As a practical consideration, it would be a matter of common sense that if a county were seeking compliance with local ordinances regarding health and safety in a building that may be lacking in certain aspects, then it must state with specificity the ordinance -with which the building does not comply in order to alert the owner of what repairs must be effected. However, as in this case, where a building has been totally or partially destroyed by fire, notice as to every minimum standard violation could be so extensive that the petition for demolition would be voluminous.

*91There seems to be little argument that the statute is not clearly drafted. As pointed out by the county, similar provisions are contained in sections 11 — 31—1 and 11 — 31—2 of the Illinois Municipal Code. (Ill. Rev. Stat. 1985, ch. 24, pars. 11 — 31—1, 11 — 31—2.) The first paragraph of the statute in question is contained, essentially identical in substance, in section 11 — 31—1 and the second smaller paragraph, also essentially the same in substance, is contained in section 11 — 31— 2.
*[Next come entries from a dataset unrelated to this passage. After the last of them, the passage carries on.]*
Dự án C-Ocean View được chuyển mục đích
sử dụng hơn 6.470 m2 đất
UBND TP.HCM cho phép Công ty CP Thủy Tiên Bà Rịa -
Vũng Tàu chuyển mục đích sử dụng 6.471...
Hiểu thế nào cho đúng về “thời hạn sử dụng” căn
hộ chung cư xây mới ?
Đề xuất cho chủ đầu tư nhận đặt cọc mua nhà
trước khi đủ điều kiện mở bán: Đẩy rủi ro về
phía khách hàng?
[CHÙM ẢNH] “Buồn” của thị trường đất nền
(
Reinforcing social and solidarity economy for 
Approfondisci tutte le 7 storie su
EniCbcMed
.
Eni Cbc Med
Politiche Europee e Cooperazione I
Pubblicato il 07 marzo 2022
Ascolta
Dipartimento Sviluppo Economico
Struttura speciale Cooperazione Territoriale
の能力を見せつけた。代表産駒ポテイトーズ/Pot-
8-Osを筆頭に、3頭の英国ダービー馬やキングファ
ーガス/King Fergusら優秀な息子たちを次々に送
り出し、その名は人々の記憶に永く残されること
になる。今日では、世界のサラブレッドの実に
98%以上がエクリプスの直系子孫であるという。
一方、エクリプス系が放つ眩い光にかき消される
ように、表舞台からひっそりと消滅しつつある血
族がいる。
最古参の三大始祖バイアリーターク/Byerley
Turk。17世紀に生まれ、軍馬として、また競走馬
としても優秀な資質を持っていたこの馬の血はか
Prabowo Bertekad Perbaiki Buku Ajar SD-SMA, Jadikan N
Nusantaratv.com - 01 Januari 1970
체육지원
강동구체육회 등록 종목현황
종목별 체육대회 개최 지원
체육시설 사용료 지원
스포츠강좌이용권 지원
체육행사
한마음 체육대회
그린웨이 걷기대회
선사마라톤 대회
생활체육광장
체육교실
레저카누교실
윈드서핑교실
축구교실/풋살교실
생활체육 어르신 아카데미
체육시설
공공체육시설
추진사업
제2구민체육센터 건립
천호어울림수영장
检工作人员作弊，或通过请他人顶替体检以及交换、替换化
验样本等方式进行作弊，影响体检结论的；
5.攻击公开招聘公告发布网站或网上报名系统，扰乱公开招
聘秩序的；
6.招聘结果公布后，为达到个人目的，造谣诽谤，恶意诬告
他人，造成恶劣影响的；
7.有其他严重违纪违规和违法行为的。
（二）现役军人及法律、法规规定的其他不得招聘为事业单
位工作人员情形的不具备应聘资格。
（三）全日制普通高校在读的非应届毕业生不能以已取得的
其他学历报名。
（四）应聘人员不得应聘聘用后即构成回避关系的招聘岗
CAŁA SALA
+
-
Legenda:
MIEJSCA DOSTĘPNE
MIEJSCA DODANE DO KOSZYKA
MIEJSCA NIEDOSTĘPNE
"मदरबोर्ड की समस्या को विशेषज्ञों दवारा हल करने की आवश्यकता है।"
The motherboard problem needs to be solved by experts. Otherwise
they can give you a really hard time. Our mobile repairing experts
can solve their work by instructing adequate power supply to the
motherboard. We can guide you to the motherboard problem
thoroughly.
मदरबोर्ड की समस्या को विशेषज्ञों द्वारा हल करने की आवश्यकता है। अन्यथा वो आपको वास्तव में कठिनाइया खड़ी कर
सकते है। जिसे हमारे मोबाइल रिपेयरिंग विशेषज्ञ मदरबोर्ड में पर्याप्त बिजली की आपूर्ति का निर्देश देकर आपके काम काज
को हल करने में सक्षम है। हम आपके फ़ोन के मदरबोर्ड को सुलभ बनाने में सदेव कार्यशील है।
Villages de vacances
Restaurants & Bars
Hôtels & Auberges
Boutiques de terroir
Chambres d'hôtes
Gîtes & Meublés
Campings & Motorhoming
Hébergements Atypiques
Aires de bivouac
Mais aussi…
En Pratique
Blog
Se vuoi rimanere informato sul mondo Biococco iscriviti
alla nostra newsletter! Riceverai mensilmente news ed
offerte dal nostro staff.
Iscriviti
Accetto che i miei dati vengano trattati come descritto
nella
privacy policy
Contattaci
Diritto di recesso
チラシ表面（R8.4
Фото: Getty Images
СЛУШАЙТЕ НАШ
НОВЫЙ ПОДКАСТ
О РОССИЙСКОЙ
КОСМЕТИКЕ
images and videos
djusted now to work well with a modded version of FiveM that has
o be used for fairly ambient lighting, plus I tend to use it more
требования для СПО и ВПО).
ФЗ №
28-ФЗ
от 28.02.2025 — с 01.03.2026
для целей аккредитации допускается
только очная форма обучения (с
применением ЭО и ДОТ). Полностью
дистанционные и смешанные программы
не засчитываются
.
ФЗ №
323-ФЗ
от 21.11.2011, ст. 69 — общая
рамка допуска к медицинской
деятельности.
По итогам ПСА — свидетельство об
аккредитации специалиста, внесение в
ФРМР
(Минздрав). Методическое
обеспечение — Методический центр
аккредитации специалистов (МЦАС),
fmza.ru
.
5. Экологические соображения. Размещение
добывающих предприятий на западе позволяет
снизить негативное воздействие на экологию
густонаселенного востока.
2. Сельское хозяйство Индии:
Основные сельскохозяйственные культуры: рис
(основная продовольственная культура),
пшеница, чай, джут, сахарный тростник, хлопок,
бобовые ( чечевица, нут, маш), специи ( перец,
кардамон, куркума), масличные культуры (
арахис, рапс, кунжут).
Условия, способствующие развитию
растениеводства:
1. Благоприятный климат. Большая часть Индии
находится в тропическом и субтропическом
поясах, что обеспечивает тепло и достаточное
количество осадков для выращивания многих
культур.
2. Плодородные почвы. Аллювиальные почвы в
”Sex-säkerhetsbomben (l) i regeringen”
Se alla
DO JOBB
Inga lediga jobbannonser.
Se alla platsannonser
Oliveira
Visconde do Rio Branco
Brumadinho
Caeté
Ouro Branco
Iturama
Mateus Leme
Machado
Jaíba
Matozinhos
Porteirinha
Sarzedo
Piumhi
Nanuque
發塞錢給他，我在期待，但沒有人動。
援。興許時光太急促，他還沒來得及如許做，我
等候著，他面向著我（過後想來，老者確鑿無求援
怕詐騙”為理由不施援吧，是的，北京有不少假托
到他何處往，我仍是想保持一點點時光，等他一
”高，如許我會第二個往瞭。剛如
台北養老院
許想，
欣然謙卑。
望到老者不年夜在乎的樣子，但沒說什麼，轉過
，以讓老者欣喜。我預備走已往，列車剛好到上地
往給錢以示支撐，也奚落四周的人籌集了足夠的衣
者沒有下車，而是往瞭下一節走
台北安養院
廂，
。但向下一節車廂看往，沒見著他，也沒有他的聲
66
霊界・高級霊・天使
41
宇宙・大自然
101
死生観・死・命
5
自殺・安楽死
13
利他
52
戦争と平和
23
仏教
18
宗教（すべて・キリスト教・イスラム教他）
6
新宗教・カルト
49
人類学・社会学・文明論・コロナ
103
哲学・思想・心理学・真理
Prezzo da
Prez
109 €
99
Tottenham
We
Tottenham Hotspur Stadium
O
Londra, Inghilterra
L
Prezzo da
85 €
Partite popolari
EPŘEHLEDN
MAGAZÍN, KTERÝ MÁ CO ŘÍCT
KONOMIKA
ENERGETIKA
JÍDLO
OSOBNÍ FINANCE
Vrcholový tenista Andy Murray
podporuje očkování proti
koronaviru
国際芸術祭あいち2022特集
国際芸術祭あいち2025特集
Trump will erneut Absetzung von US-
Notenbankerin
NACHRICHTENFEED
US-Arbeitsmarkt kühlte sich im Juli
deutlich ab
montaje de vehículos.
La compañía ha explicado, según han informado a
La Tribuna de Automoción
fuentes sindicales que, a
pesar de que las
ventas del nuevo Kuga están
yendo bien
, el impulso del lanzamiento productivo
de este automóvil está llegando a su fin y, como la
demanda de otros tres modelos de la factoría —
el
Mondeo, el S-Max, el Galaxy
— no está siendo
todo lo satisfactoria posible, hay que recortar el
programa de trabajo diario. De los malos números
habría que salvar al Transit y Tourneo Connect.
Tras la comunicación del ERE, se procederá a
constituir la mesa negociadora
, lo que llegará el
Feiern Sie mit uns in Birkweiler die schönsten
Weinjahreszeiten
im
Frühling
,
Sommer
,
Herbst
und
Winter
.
No help is gleaned from examining the cases decided under section 11 — 31—1 to determine if actual notice of ordinance violations is required to establish a sufficient pleading. However, it is interesting to note that there is no reference in either section 11 — 31—1 or section 11 — 31—2 which would require the specific ordinance notice required under section 11 — 31—2 to be utilized in framing a petition under section 11 — 31—1. An identical situation exists in regard to the two paragraphs of the statute in question on this appeal. There is no mention that the requirements for an injunction are necessary for a petition for demolition, and absent such a directive by the legislature, we should be loathe to read in such a requirement.

Additionally, I find no merit in the defendant’s assertion that the petition contains statements of conclusion rather than allegations of fact. The majority has correctly stated the rule that, on appeal, all well-pleaded facts are presumed true and all reasonable inferences are drawn in the plaintiff’s favor to ascertain whether any set of facts could warrant recovery. (Katz v. Belmont National Bank (1984), 130 Ill. App. 3d 1094, 475 N.E.2d 543.) The county’s petition stated that the house had been destroyed by fire and that no effort had been made to put it in a safe and clean condition. The petition also set out the 15-day statutory notice requirement and that the defendant had failed to commence proceedings to either repair or demolish the building. On this basis, I am hard pressed to conclude that the county’s assertions in their petition constitute a conclusion and not an allegation of fact.

Finally, I find it difficult to accept the defendant’s argument that the county’s petition was unsupported by specific factual allegations since the defendant was able to draft both a motion to dismiss and his affirmative pleadings from the information supplied via the petition for demolition.

Therefore, I would reverse the decision of the trial court and remand the case for trial.